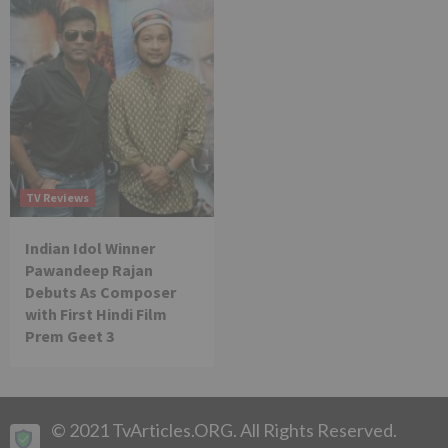
TV Reviews
Indian Idol Winner
Pawandeep Rajan
Debuts As Composer
with First Hindi Film
Prem Geet 3
© 2021 TvArticles.ORG. All Rights Reserved.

---

> **Task details**
Write out every line of text from the records above, word for word, and leave the pictures out.

> **Reply to the exercise**
TV Reviews
Indian Idol Winner
Pawandeep Rajan
Debuts As Composer
with First Hindi Film
Prem Geet 3
© 2021 TvArticles.ORG. All Rights Reserved.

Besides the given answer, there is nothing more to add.